__SUPPLIED MATERIAL__
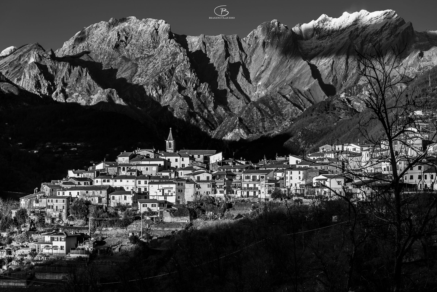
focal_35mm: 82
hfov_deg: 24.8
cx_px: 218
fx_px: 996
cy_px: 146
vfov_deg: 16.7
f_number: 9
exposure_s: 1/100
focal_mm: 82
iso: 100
==
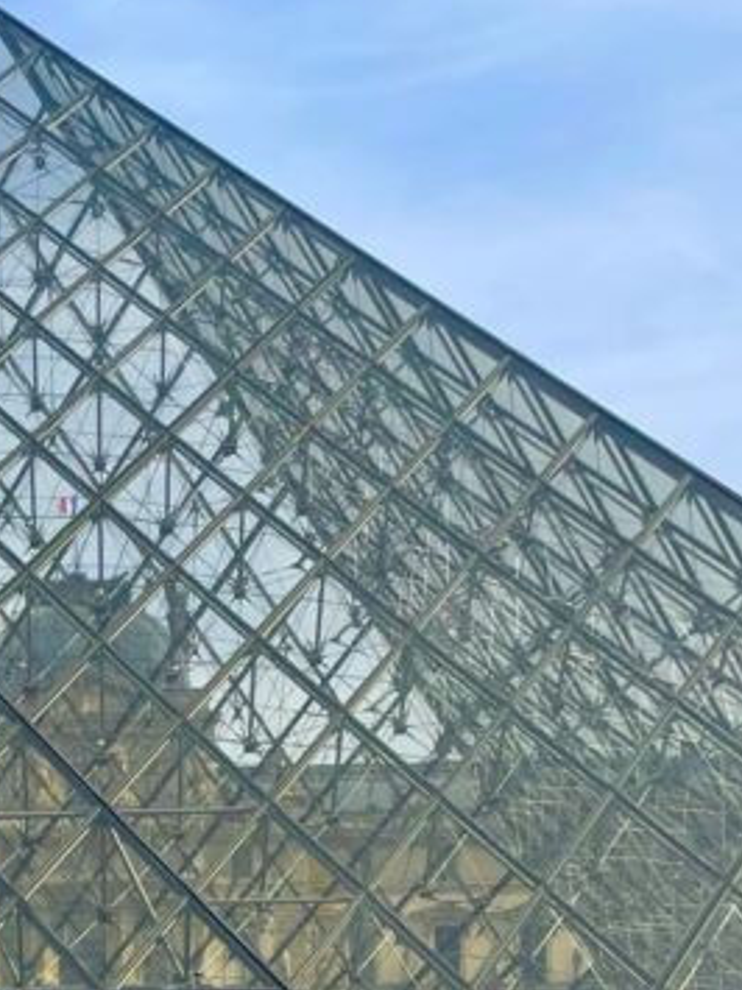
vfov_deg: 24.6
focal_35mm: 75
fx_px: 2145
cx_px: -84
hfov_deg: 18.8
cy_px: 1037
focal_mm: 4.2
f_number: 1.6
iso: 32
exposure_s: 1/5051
* * *
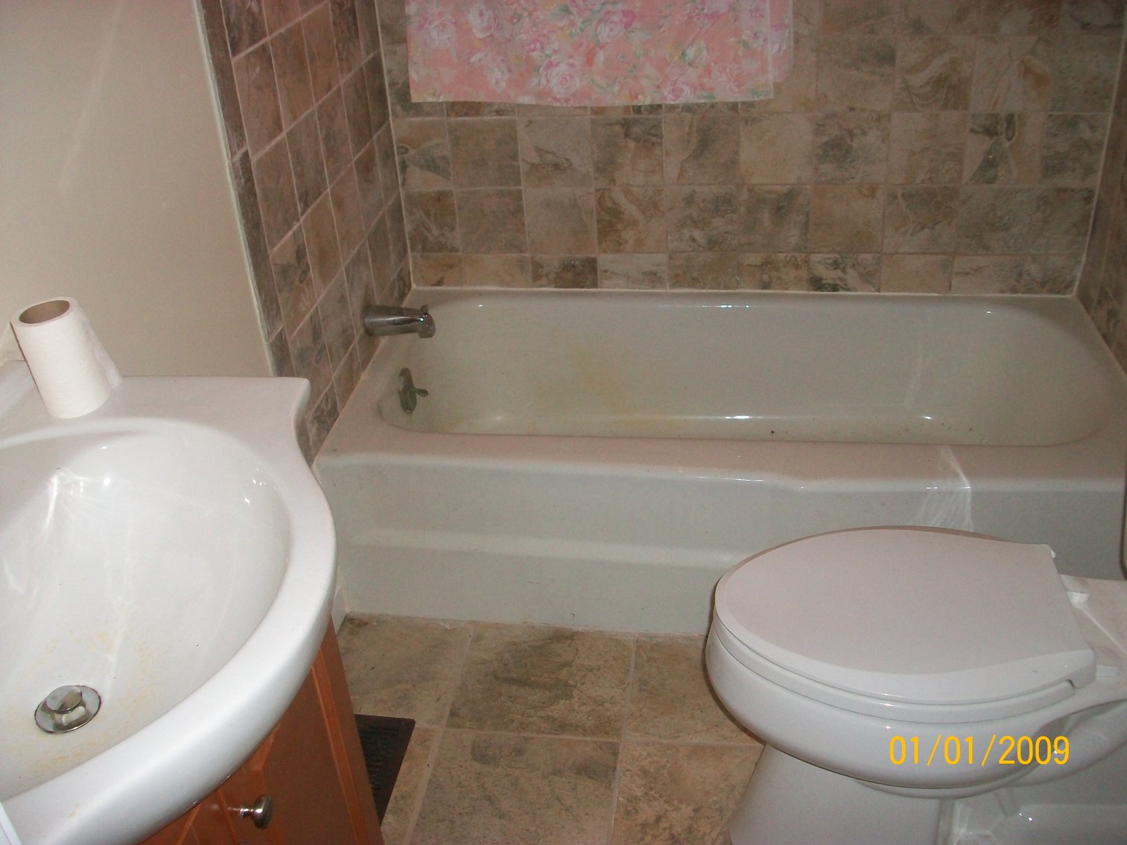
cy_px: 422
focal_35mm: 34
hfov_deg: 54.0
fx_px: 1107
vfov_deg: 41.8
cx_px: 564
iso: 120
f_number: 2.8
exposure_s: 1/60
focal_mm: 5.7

__EXERCISE INSTRUCTIONS__
Please transcribe exactly the lines above from the line that has "fx_px: 1107" up to and including the line that has "focal_mm: 5.7"; no other line belongs in the answer.

__RESPONSE BOX__
fx_px: 1107
vfov_deg: 41.8
cx_px: 564
iso: 120
f_number: 2.8
exposure_s: 1/60
focal_mm: 5.7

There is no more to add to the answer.